An immediate challenge to this would be incentivizing candidates to create platforms that could potentially activate new voters because they view this as an unnecessary risk. This is where the business case for activating new voters comes into the picture. Campaign spending from the 2009 mayoral election shows a trend of diminishing returns with increased spending per vote. The person with the highest number of votes in the 2009 general election, Annise Parker, actually spent the least amount per vote. With this in mind, it should be valuable for the candidates in this upcoming November election to find new campaign strategies that direct their dollars towards gaining new voter segments rather than yielding diminishing returns from the static electorate.

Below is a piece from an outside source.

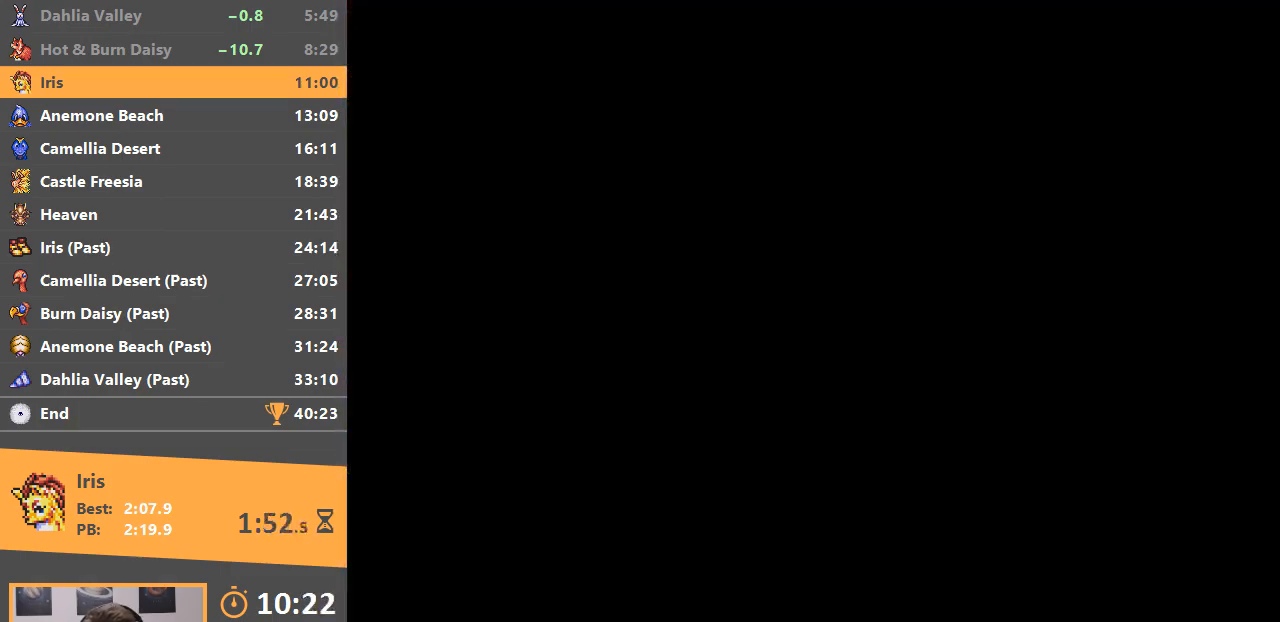
{"buttons": [], "events": [[33, "B", "up"], [116, "B", "down"], [200, "B", "up"], [283, "B", "down"], [383, "B", "up"]]}
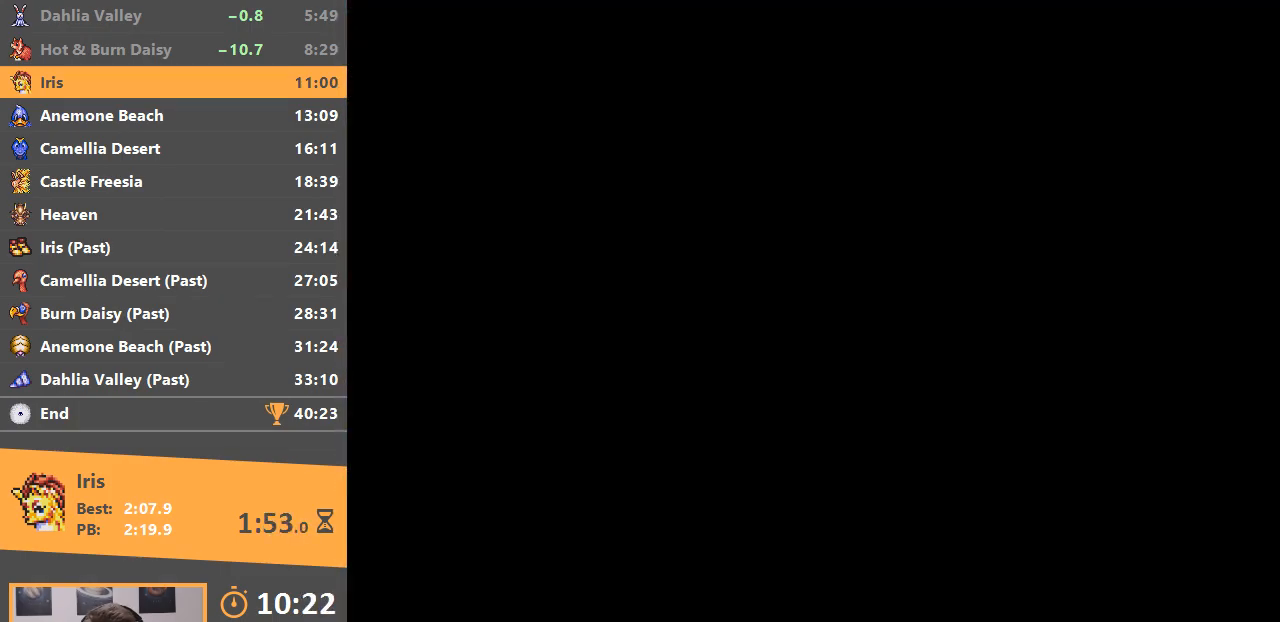
{"buttons": [], "events": []}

Some recent events may already be pushing the course of the election down this path, such as the Texas State Supreme Court’s ruling on HERO, which is expected to increase voter turnout. We may not need to wait on candidates to redirect their campaigns for change to happen. However, if candidates see value in tapping into new voter segments to gain additional votes, and information revealed from the Pop Up Polls informs their new strategies for activating those segments, a final push from the general public (i.e. media, advocacy groups, nonprofit organizations, etc.) could be the catalyst for a long-term change for Houston’s voter turnout. With all the moving parts in place, this could result in more effective changes, not just for voter turnout, but for the City of Houston as a whole.